With the swimming season coming up, it’s important to keep water safety in mind for your kids. Any depth of water can result in drowning, even if the drowning is delayed. However, the signs of drowning are always immediate, and when treated immediately do not have to be fatal.

What is delayed drowning?

Delayed drowning isn’t actually a medical term, nor are the terms “dry drowning” or “secondary drowning.” However, they do refer to real conditions that can threaten your kids.

Dry drowning is when the water never reaches your kid’s lungs but get into their vocal chords causing them to swell and close off the airways.

Secondary drowning is when a small amount of water gets into your kid’s lungs, which irritates them and causes fluid to build up, later drowning them.

Either type of delayed drowning has immediate signs but is extremely rare. Only 1%-2% of all drownings are delayed.

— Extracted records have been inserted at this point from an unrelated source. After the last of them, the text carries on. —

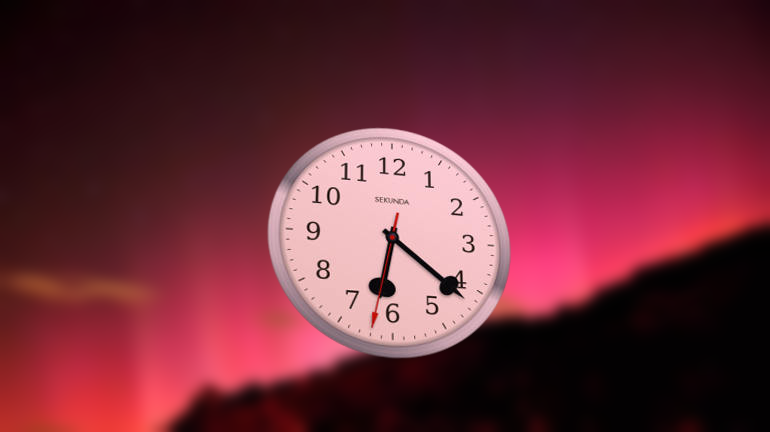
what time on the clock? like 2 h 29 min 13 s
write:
6 h 21 min 32 s
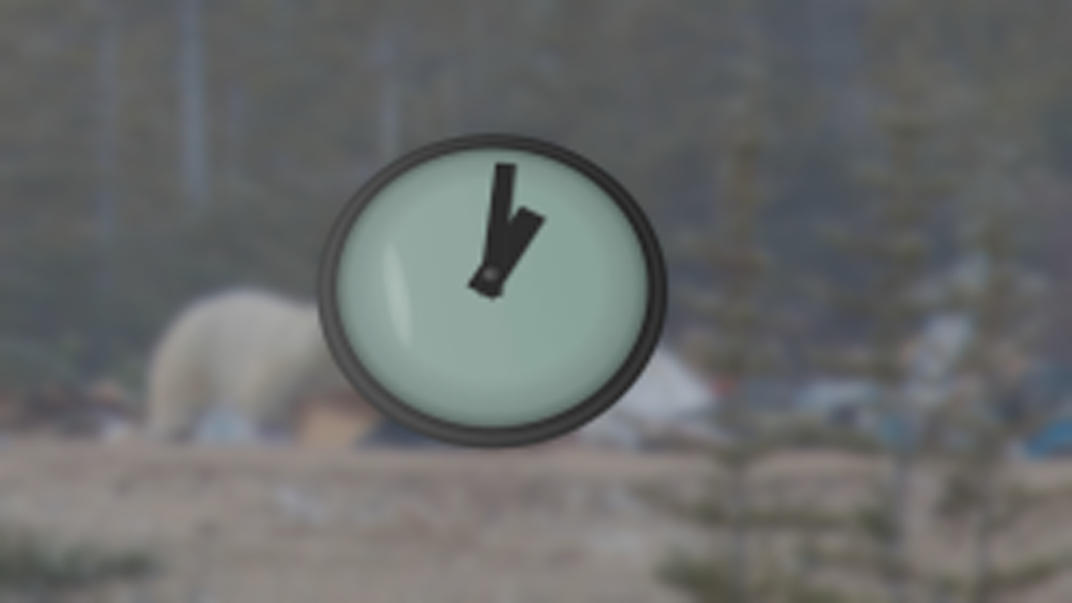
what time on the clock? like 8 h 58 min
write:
1 h 01 min
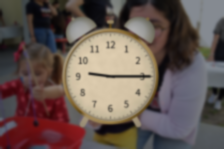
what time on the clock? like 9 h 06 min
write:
9 h 15 min
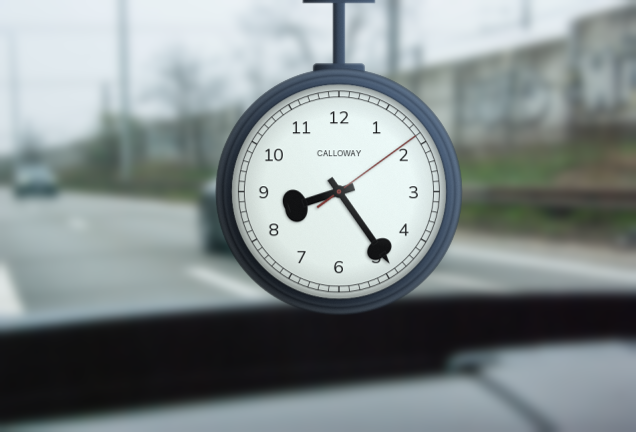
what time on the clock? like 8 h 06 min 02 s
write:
8 h 24 min 09 s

What are the signs of delayed drowning?

Symptoms include coughing, chest pain, difficulty breathing, and extreme fatigue. How can you tell if your child simply swallowed a bit of water or are in a life-threatening situation? After all, almost all of us have been dunked or knocked over by a wave and come up spluttering. Non-threatening symptoms should resolve themselves almost immediately. If the symptoms persist or start getting worse within the first 24 hours, take your child immediately to the ER.

To determine if your child is in any danger, they will need to receive an x-ray and go under observation, which cannot be done in a pediatrician’s office.

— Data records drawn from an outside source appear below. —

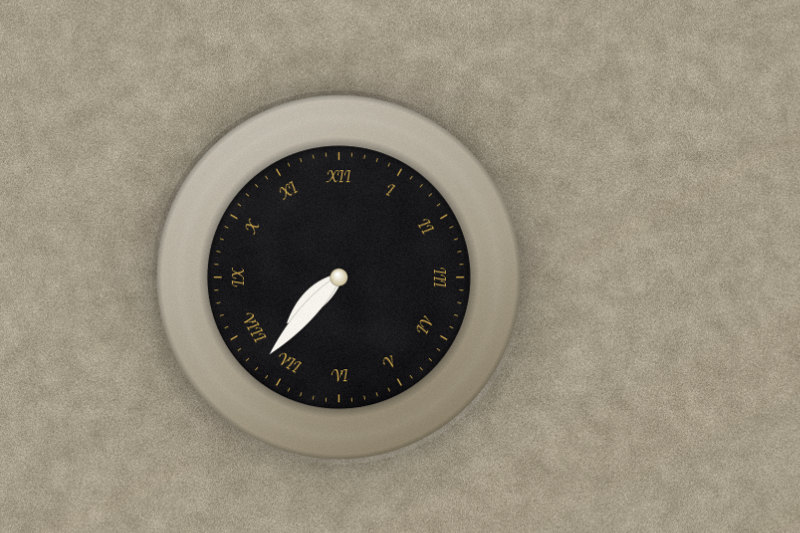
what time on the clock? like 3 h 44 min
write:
7 h 37 min
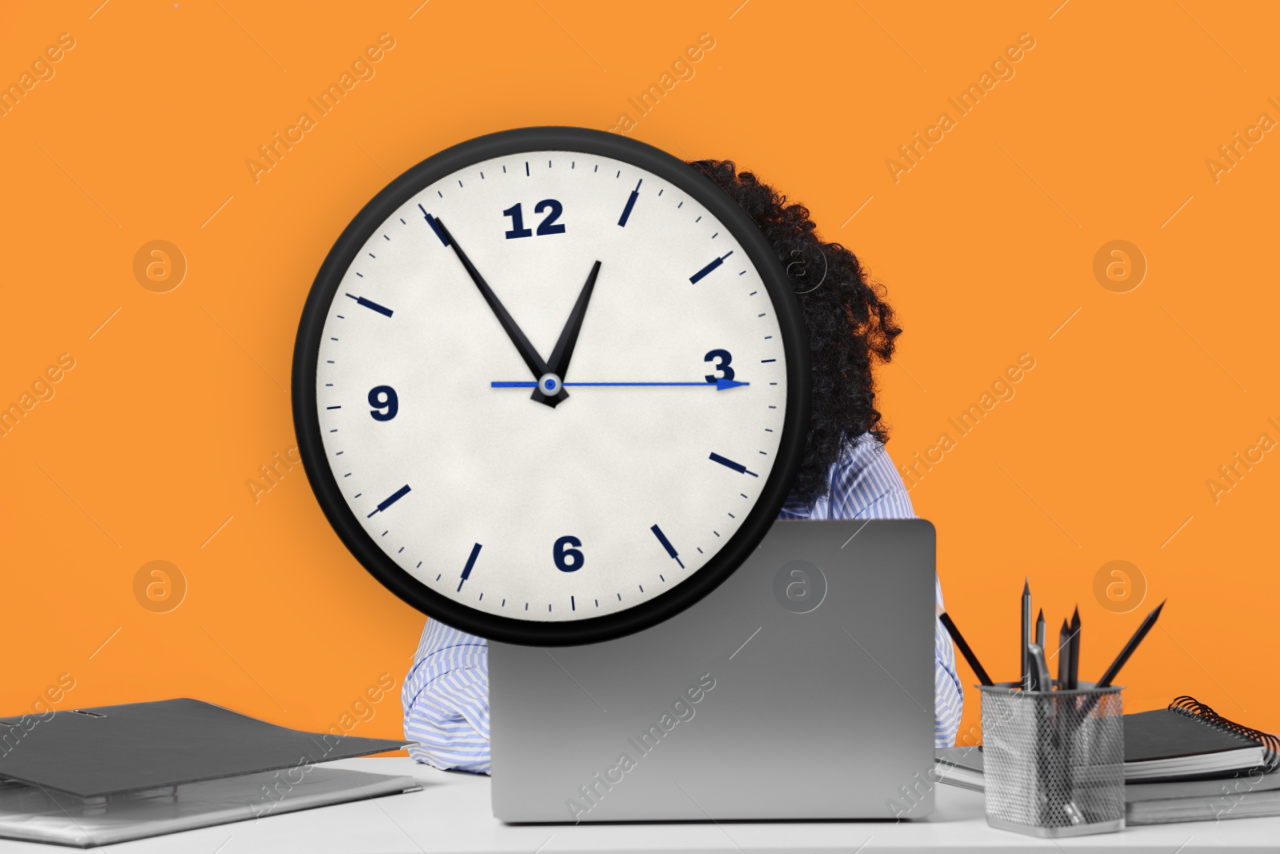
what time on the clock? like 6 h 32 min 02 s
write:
12 h 55 min 16 s
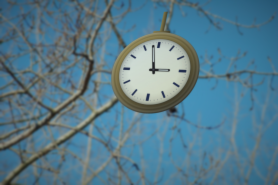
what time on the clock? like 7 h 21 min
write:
2 h 58 min
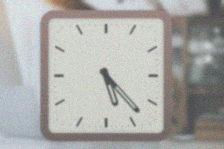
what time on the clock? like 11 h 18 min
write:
5 h 23 min
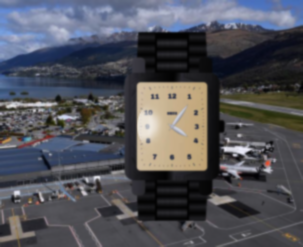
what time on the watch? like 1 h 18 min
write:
4 h 06 min
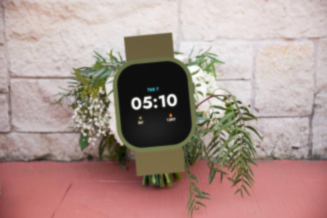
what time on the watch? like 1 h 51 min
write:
5 h 10 min
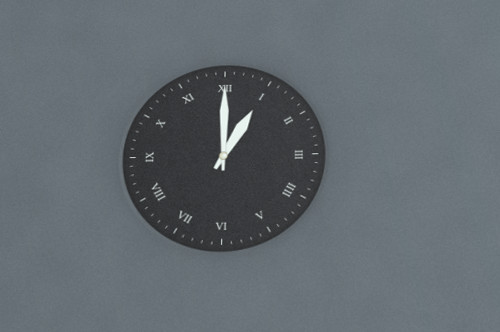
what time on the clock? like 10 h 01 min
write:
1 h 00 min
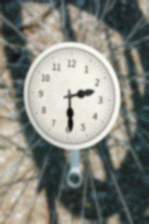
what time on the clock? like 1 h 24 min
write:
2 h 29 min
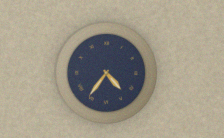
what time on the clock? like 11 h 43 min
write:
4 h 36 min
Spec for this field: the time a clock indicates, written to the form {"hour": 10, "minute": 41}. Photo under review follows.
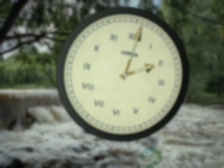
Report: {"hour": 2, "minute": 1}
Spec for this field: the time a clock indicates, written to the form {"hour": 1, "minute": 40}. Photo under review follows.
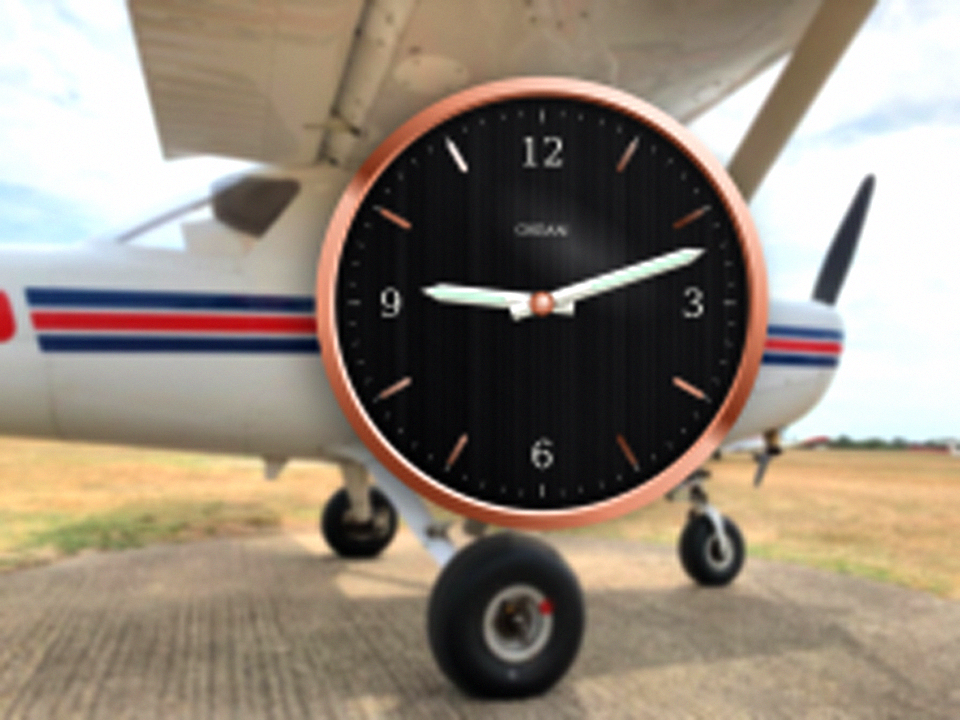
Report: {"hour": 9, "minute": 12}
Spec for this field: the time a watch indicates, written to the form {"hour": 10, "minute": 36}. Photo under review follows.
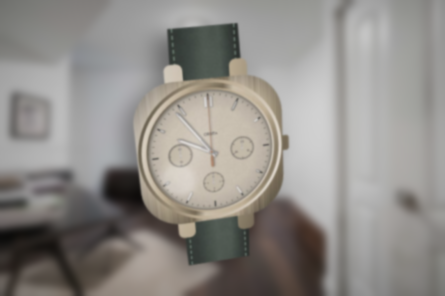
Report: {"hour": 9, "minute": 54}
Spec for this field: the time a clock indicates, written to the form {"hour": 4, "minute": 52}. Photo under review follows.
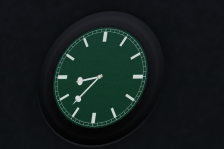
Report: {"hour": 8, "minute": 37}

How can you prevent delayed drowning?

Child supervision is the most important thing to prevent any type of drowning. Tragically, 9 out of 10 cases of children drowning happen with a parent present. Make sure you are always within arm’s reach of your child, and watch out for breathing issues, extreme tiredness (which is a sign of not enough oxygen reaching the brain) and any other odd changes your child may have.

Child drowning, whether immediate or delayed, is horrifying, but it’s important to realize it’s also extremely rare. Educating yourself to recognize the signs can allow them to receive proper treatment in time. Prevention is the most important step to take though, so make sure you never leave your child alone with water, whether in the pool or in the bath.